The search and mobile giant said it is part of a move to cut down on apps that have access to sensitive calling and texting data.
Google said in October that Android apps will no longer be allowed to use the legacy permissions as part of a wider push for developers to use newer, more secure and privacy minded APIs. Many apps request access to call logs and texting data to verify two-factor authentication codes, for social sharing, or to replace the phone dialer. But Google acknowledged that this level of access can and has been abused by developers who misuse the permissions to gather sensitive data — or mishandle it altogether.
“Our new policy is designed to ensure that apps asking for these permissions need full and ongoing access to the sensitive data in order to accomplish the app’s primary use case, and that users will understand why this data would be required for the app to function,” wrote Paul Bankhead, Google’s director of product management for Google Play.

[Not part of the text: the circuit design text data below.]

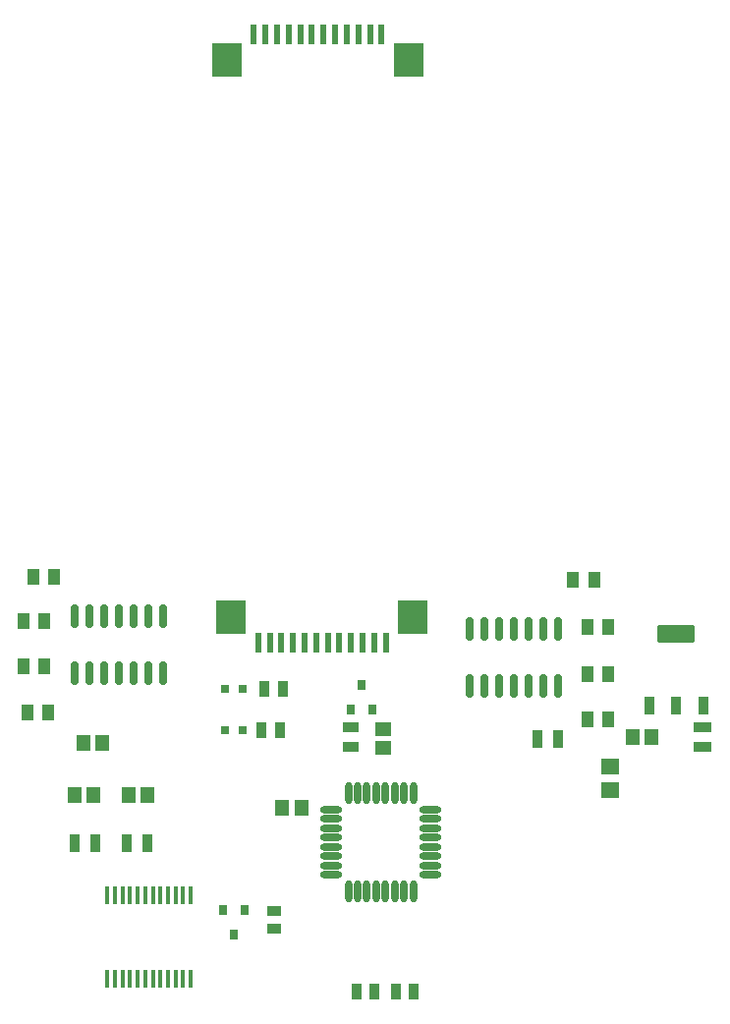
<source format=gtp>
G04*
G04 #@! TF.GenerationSoftware,Altium Limited,Altium Designer,23.10.1 (27)*
G04*
G04 Layer_Color=8421504*
%FSLAX44Y44*%
%MOMM*%
G71*
G04*
G04 #@! TF.SameCoordinates,2FD0DFDD-310B-44B2-BA78-C92062C4FB9D*
G04*
G04*
G04 #@! TF.FilePolarity,Positive*
G04*
G01*
G75*
%ADD19R,1.6000X0.9500*%
%ADD20O,1.9500X0.6000*%
%ADD21O,0.6000X1.9500*%
%ADD22R,0.4000X1.5000*%
%ADD23R,0.9500X1.3500*%
%ADD24R,0.8000X0.8000*%
%ADD25R,0.8500X1.3500*%
%ADD26R,1.4562X1.3046*%
%ADD27R,0.8000X0.9000*%
%ADD28R,1.3500X0.8500*%
%ADD29R,1.3046X1.4562*%
G04:AMPARAMS|DCode=30|XSize=1.97mm|YSize=0.6mm|CornerRadius=0.15mm|HoleSize=0mm|Usage=FLASHONLY|Rotation=270.000|XOffset=0mm|YOffset=0mm|HoleType=Round|Shape=RoundedRectangle|*
%AMROUNDEDRECTD30*
21,1,1.9700,0.3000,0,0,270.0*
21,1,1.6700,0.6000,0,0,270.0*
1,1,0.3000,-0.1500,-0.8350*
1,1,0.3000,-0.1500,0.8350*
1,1,0.3000,0.1500,0.8350*
1,1,0.3000,0.1500,-0.8350*
%
%ADD30ROUNDEDRECTD30*%
%ADD31R,1.2621X0.8081*%
%ADD32R,0.9500X1.6000*%
%ADD33R,1.0000X1.3500*%
%ADD34R,1.5500X1.3500*%
G04:AMPARAMS|DCode=35|XSize=3.15mm|YSize=1.45mm|CornerRadius=0.0508mm|HoleSize=0mm|Usage=FLASHONLY|Rotation=180.000|XOffset=0mm|YOffset=0mm|HoleType=Round|Shape=RoundedRectangle|*
%AMROUNDEDRECTD35*
21,1,3.1500,1.3485,0,0,180.0*
21,1,3.0485,1.4500,0,0,180.0*
1,1,0.1015,-1.5243,0.6743*
1,1,0.1015,1.5243,0.6743*
1,1,0.1015,1.5243,-0.6743*
1,1,0.1015,-1.5243,-0.6743*
%
%ADD35ROUNDEDRECTD35*%
G04:AMPARAMS|DCode=36|XSize=0.9mm|YSize=1.45mm|CornerRadius=0.0495mm|HoleSize=0mm|Usage=FLASHONLY|Rotation=180.000|XOffset=0mm|YOffset=0mm|HoleType=Round|Shape=RoundedRectangle|*
%AMROUNDEDRECTD36*
21,1,0.9000,1.3510,0,0,180.0*
21,1,0.8010,1.4500,0,0,180.0*
1,1,0.0990,-0.4005,0.6755*
1,1,0.0990,0.4005,0.6755*
1,1,0.0990,0.4005,-0.6755*
1,1,0.0990,-0.4005,-0.6755*
%
%ADD36ROUNDEDRECTD36*%
%ADD37R,2.6000X3.0000*%
%ADD38R,0.6000X1.8000*%
%ADD39R,1.2000X1.4500*%
D19*
X826620Y237630D02*
D03*
Y255130D02*
D03*
D20*
X506710Y127810D02*
D03*
Y135810D02*
D03*
Y143810D02*
D03*
Y151810D02*
D03*
Y159810D02*
D03*
Y167810D02*
D03*
Y175810D02*
D03*
Y183810D02*
D03*
X591710D02*
D03*
Y175810D02*
D03*
Y167810D02*
D03*
Y159810D02*
D03*
Y151810D02*
D03*
Y143810D02*
D03*
Y135810D02*
D03*
Y127810D02*
D03*
D21*
X521210Y198310D02*
D03*
X529210D02*
D03*
X537210D02*
D03*
X545210D02*
D03*
X553210D02*
D03*
X561210D02*
D03*
X569210D02*
D03*
X577210D02*
D03*
Y113310D02*
D03*
X569210D02*
D03*
X561210D02*
D03*
X553210D02*
D03*
X545210D02*
D03*
X537210D02*
D03*
X529210D02*
D03*
X521210D02*
D03*
D22*
X385220Y110290D02*
D03*
X378720D02*
D03*
X313720D02*
D03*
X320220D02*
D03*
X326720D02*
D03*
X333220D02*
D03*
X339720D02*
D03*
X346220D02*
D03*
X352720D02*
D03*
X359220D02*
D03*
X365720D02*
D03*
X372220D02*
D03*
Y37790D02*
D03*
X365720D02*
D03*
X333220D02*
D03*
X326720D02*
D03*
X339720D02*
D03*
X346220D02*
D03*
X313720D02*
D03*
X320220D02*
D03*
X352720D02*
D03*
X359220D02*
D03*
X378720D02*
D03*
X385220D02*
D03*
D23*
X543798Y26924D02*
D03*
X528798D02*
D03*
X562580Y27178D02*
D03*
X577580D02*
D03*
D24*
X430259Y288289D02*
D03*
X415259D02*
D03*
X430259Y252729D02*
D03*
X415259D02*
D03*
D25*
X465300Y288290D02*
D03*
X448800D02*
D03*
X462760Y252730D02*
D03*
X446260D02*
D03*
D26*
X551030Y237052D02*
D03*
Y253168D02*
D03*
D27*
X522970Y270290D02*
D03*
X541970D02*
D03*
X532470Y291290D02*
D03*
X432260Y97630D02*
D03*
X413260D02*
D03*
X422760Y76630D02*
D03*
D28*
X523090Y238130D02*
D03*
Y254630D02*
D03*
D29*
X292782Y241300D02*
D03*
X308898D02*
D03*
X301778Y196540D02*
D03*
X285662D02*
D03*
X331604D02*
D03*
X347720D02*
D03*
X782608Y246380D02*
D03*
X766492D02*
D03*
D30*
X702070Y290290D02*
D03*
X689370D02*
D03*
X676670D02*
D03*
X663970D02*
D03*
X651270D02*
D03*
X638570D02*
D03*
X625870D02*
D03*
Y339790D02*
D03*
X638570D02*
D03*
X651270D02*
D03*
X663970D02*
D03*
X676670D02*
D03*
X689370D02*
D03*
X702070D02*
D03*
X285620Y350540D02*
D03*
X298320D02*
D03*
X311020D02*
D03*
X323720D02*
D03*
X336420D02*
D03*
X349120D02*
D03*
X361820D02*
D03*
Y301040D02*
D03*
X349120D02*
D03*
X336420D02*
D03*
X323720D02*
D03*
X311020D02*
D03*
X298320D02*
D03*
X285620D02*
D03*
D31*
X457050Y96920D02*
D03*
Y80880D02*
D03*
D32*
X347690Y154940D02*
D03*
X330190D02*
D03*
X285740D02*
D03*
X303240D02*
D03*
X702020Y245110D02*
D03*
X684520D02*
D03*
D33*
X262850Y267970D02*
D03*
X244850D02*
D03*
X259150Y307340D02*
D03*
X241150D02*
D03*
X241040Y346710D02*
D03*
X259040D02*
D03*
X249930Y384810D02*
D03*
X267930D02*
D03*
X745450Y300990D02*
D03*
X727450D02*
D03*
X745450Y261620D02*
D03*
X727450D02*
D03*
X714970Y381540D02*
D03*
X732970D02*
D03*
X727450Y341630D02*
D03*
X745450D02*
D03*
D34*
X746610Y201070D02*
D03*
Y220570D02*
D03*
D35*
X803970Y335040D02*
D03*
D36*
X826970Y273540D02*
D03*
X803970D02*
D03*
X780970D02*
D03*
D37*
X573359Y829766D02*
D03*
X416359D02*
D03*
X576970Y349740D02*
D03*
X419970D02*
D03*
D38*
X549859Y851466D02*
D03*
X539859D02*
D03*
X529859D02*
D03*
X519859D02*
D03*
X509859D02*
D03*
X499859D02*
D03*
X489859D02*
D03*
X479859D02*
D03*
X469859D02*
D03*
X459859D02*
D03*
X449859D02*
D03*
X439859D02*
D03*
X553470Y328040D02*
D03*
X543470D02*
D03*
X533470D02*
D03*
X523470D02*
D03*
X513470D02*
D03*
X503470D02*
D03*
X493470D02*
D03*
X483470D02*
D03*
X473470D02*
D03*
X463470D02*
D03*
X453470D02*
D03*
X443470D02*
D03*
D39*
X480790Y185420D02*
D03*
X463790D02*
D03*
M02*

</source>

Any developer wanting to retain the ability to ask a user’s permission for calling and texting data has to fill out a permissions declaration.
Google will review the app and why it needs to retain access, and will weigh in several considerations, including why the developer is requesting access, the user benefit of the feature that’s requesting access and the risks associated with having access to call and texting data.

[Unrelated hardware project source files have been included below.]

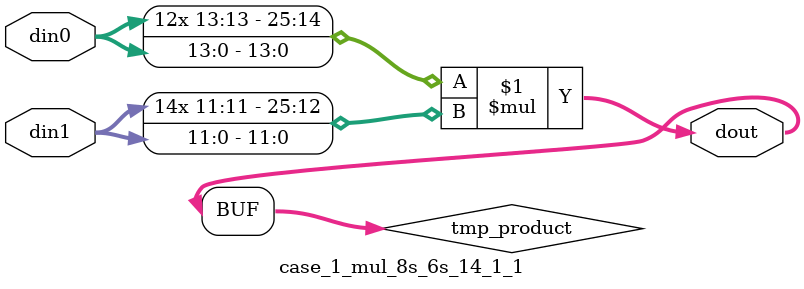
<source format=v>

`timescale 1 ns / 1 ps

 (* use_dsp = "no" *)  module case_1_mul_8s_6s_14_1_1(din0, din1, dout);
parameter ID = 1;
parameter NUM_STAGE = 0;
parameter din0_WIDTH = 14;
parameter din1_WIDTH = 12;
parameter dout_WIDTH = 26;

input [din0_WIDTH - 1 : 0] din0; 
input [din1_WIDTH - 1 : 0] din1; 
output [dout_WIDTH - 1 : 0] dout;

wire signed [dout_WIDTH - 1 : 0] tmp_product;



























assign tmp_product = $signed(din0) * $signed(din1);








assign dout = tmp_product;





















endmodule

</source>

Bankhead conceded that under the new policy, some use cases will “no longer be allowed,” rendering some apps obsolete.
So far, tens of thousands of developers have already submitted new versions of their apps either removing the need to access call and texting permissions, Google said, or have submitted a permissions declaration.

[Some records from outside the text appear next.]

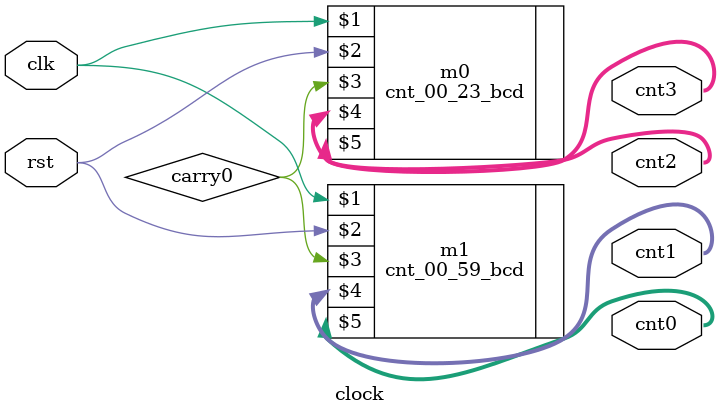
<source format=v>
module clock(clk, rst, cnt3, cnt2, cnt1, cnt0);

	input clk, rst;
	output [3:0] cnt3, cnt2, cnt1, cnt0;
	
	wire carry0;
	
	cnt_00_23_bcd m0(clk, rst, carry0, cnt3, cnt2);
	cnt_00_59_bcd m1(clk, rst, carry0, cnt1, cnt0);

endmodule 
</source>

Developers with a submitted declaration have until March 9 to receive approval or remove the permissions. In the meantime, Google has a full list of permitted use cases for the call log and text message permissions, as well as alternatives.
The last two years alone has seen several high-profile cases of Android apps or other services leaking or exposing call and text data. In late 2017, popular Android keyboard ai.type exposed a massive database of 31 million users, including 374 million phone numbers.